▶ [What to produce]: Every line of the data below should be repeated exactly, and no picture should be copied.

▶ [Data to use]:
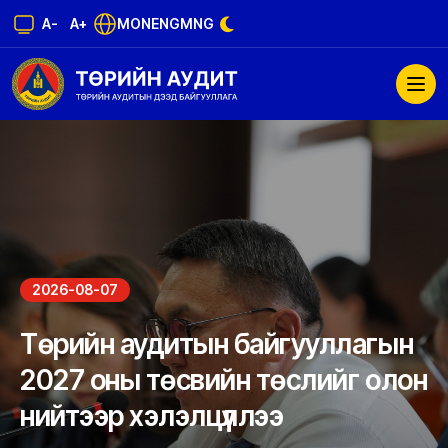
A-
A+
MON
ENG
MNG
2026-08-07
Төрийн аудитын байгууллагын
2027 оны төсвийн төслийг олон
нийтээр хэлэлцүүллээ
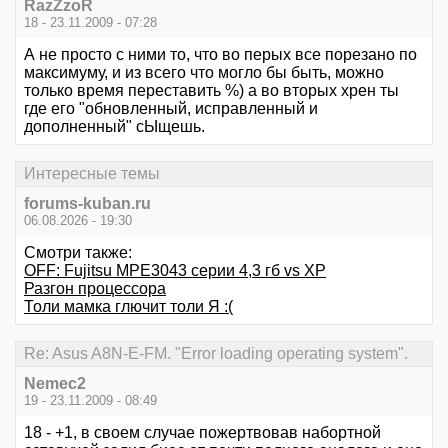
RazZzoR
18 - 23.11.2009 - 07:28
А не просто с ними то, что во перых все порезано по
максимуму, и из всего что могло бы быть, можно
только время переставить %) а во вторых хрен ты
где его "обновленный, исправленный и
дополненный" сЫщешь.
Интересные темы
forums-kuban.ru
06.08.2026 - 19:30
Смотри также:
OFF: Fujitsu MPE3043 серии 4,3 гб vs XP
Разгон процессора
Толи мамка глючит толи Я :(
Re: Asus A8N-E-FM. "Error loading operating system".
Nemec2
19 - 23.11.2009 - 08:49
18 - +1, в своем случае пожертвовав набортной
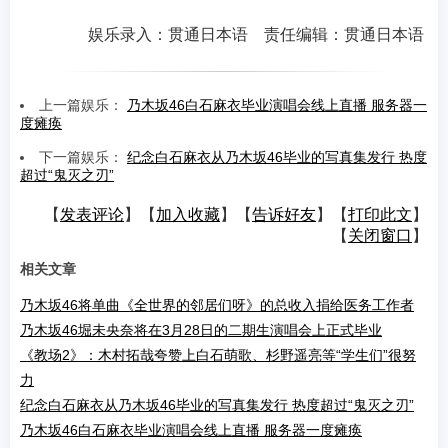
娱乐录入：贯通日本语 责任编辑：贯通日本语
上一篇娱乐：
乃木坂46白石麻衣毕业演唱会线上直播 服务器一
度瘫痪
下一篇娱乐：
纪念白石麻衣从乃木坂46毕业的写真集发行 热度
超过“鬼灭之刃”
【
发表评论
】【
加入收藏
】【
告诉好友
】【
打印此文
】
【
关闭窗口
】
相关文章
乃木坂46将单曲《全世界的邻居们呀》的总收入捐给医务工作者
乃木坂46堀未央奈将在3月28日的二期生演唱会上正式毕业
《教场2》：木村拓哉夸赞上白石萌歌、杉野遥亮等“学生们”很努
力
纪念白石麻衣从乃木坂46毕业的写真集发行 热度超过“鬼灭之刃”
乃木坂46白石麻衣毕业演唱会线上直播 服务器一度瘫痪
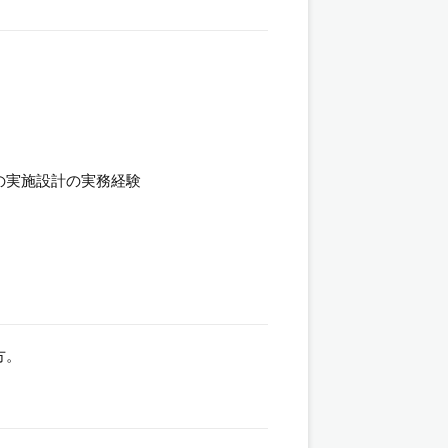
の実施設計の実務経験
方。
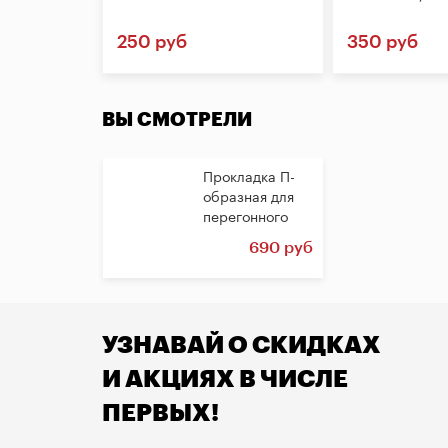
250 руб
350 руб
ВЫ СМОТРЕЛИ
Прокладка П-
образная для
перегонного
куба, 37 литров
690 руб
УЗНАВАЙ О СКИДКАХ
И АКЦИЯХ В ЧИСЛЕ
ПЕРВЫХ!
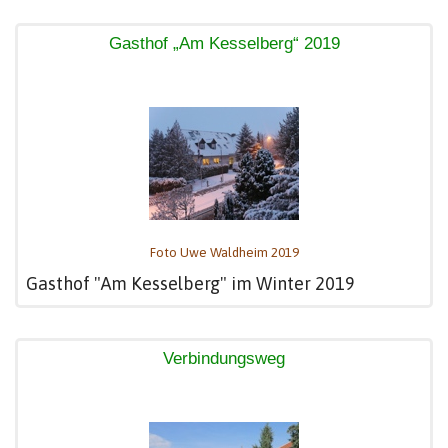
Gasthof „Am Kesselberg“ 2019
Foto Uwe Waldheim 2019
Gasthof "Am Kesselberg" im Winter 2019
Verbindungsweg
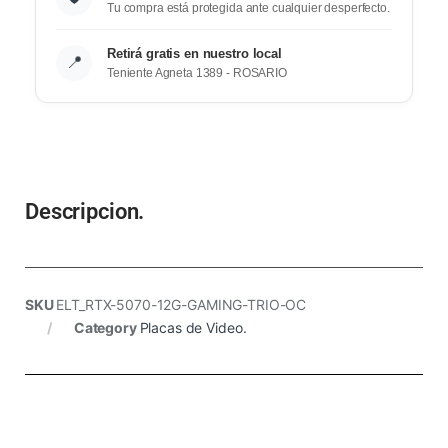
Tu compra está protegida ante cualquier desperfecto.
Retirá gratis en nuestro local
📍
Teniente Agneta 1389 - ROSARIO
Descripcion.
SKU
ELT_RTX-5070-12G-GAMING-TRIO-OC
Category
Placas de Video.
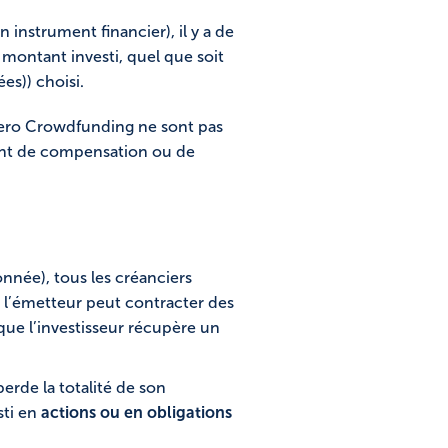
 instrument financier), il y a de
 montant investi, quel que soit
es)) choisi.
olero Crowdfunding ne sont pas
ent de compensation ou de
nnée), tous les créanciers
e l’émetteur peut contracter des
 que l’investisseur récupère un
perde la totalité de son
sti en
actions ou en obligations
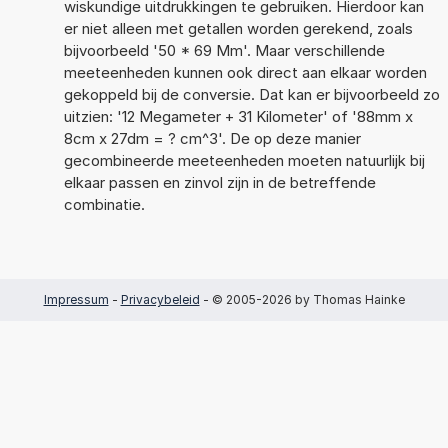
wiskundige uitdrukkingen te gebruiken. Hierdoor kan
er niet alleen met getallen worden gerekend, zoals
bijvoorbeeld '50 * 69 Mm'. Maar verschillende
meeteenheden kunnen ook direct aan elkaar worden
gekoppeld bij de conversie. Dat kan er bijvoorbeeld zo
uitzien: '12 Megameter + 31 Kilometer' of '88mm x
8cm x 27dm = ? cm^3'. De op deze manier
gecombineerde meeteenheden moeten natuurlijk bij
elkaar passen en zinvol zijn in de betreffende
combinatie.
Impressum
-
Privacybeleid
- © 2005-2026 by Thomas Hainke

▶ [Written response]:
A-
A+
MON
ENG
MNG
2026-08-07
Төрийн аудитын байгууллагын
2027 оны төсвийн төслийг олон
нийтээр хэлэлцүүллээ
RazZzoR
18 - 23.11.2009 - 07:28
А не просто с ними то, что во перых все порезано по
максимуму, и из всего что могло бы быть, можно
только время переставить %) а во вторых хрен ты
где его "обновленный, исправленный и
дополненный" сЫщешь.
Интересные темы
forums-kuban.ru
06.08.2026 - 19:30
Смотри также:
OFF: Fujitsu MPE3043 серии 4,3 гб vs XP
Разгон процессора
Толи мамка глючит толи Я :(
Re: Asus A8N-E-FM. "Error loading operating system".
Nemec2
19 - 23.11.2009 - 08:49
18 - +1, в своем случае пожертвовав набортной
娱乐录入：贯通日本语 责任编辑：贯通日本语
上一篇娱乐：
乃木坂46白石麻衣毕业演唱会线上直播 服务器一
度瘫痪
下一篇娱乐：
纪念白石麻衣从乃木坂46毕业的写真集发行 热度
超过“鬼灭之刃”
【
发表评论
】【
加入收藏
】【
告诉好友
】【
打印此文
】
【
关闭窗口
】
相关文章
乃木坂46将单曲《全世界的邻居们呀》的总收入捐给医务工作者
乃木坂46堀未央奈将在3月28日的二期生演唱会上正式毕业
《教场2》：木村拓哉夸赞上白石萌歌、杉野遥亮等“学生们”很努
力
纪念白石麻衣从乃木坂46毕业的写真集发行 热度超过“鬼灭之刃”
乃木坂46白石麻衣毕业演唱会线上直播 服务器一度瘫痪
の実施設計の実務経験
方。
250 руб
350 руб
ВЫ СМОТРЕЛИ
Прокладка П-
образная для
перегонного
куба, 37 литров
690 руб
УЗНАВАЙ О СКИДКАХ
И АКЦИЯХ В ЧИСЛЕ
ПЕРВЫХ!
Gasthof „Am Kesselberg“ 2019
Foto Uwe Waldheim 2019
Gasthof "Am Kesselberg" im Winter 2019
Verbindungsweg
Tu compra está protegida ante cualquier desperfecto.
Retirá gratis en nuestro local
📍
Teniente Agneta 1389 - ROSARIO
Descripcion.
SKU
ELT_RTX-5070-12G-GAMING-TRIO-OC
Category
Placas de Video.
 instrument financier), il y a de
 montant investi, quel que soit
es)) choisi.
olero Crowdfunding ne sont pas
ent de compensation ou de
nnée), tous les créanciers
e l’émetteur peut contracter des
 que l’investisseur récupère un
perde la totalité de son
sti en
actions ou en obligations
wiskundige uitdrukkingen te gebruiken. Hierdoor kan
er niet alleen met getallen worden gerekend, zoals
bijvoorbeeld '50 * 69 Mm'. Maar verschillende
meeteenheden kunnen ook direct aan elkaar worden
gekoppeld bij de conversie. Dat kan er bijvoorbeeld zo
uitzien: '12 Megameter + 31 Kilometer' of '88mm x
8cm x 27dm = ? cm^3'. De op deze manier
gecombineerde meeteenheden moeten natuurlijk bij
elkaar passen en zinvol zijn in de betreffende
combinatie.
Impressum
-
Privacybeleid
- © 2005-2026 by Thomas Hainke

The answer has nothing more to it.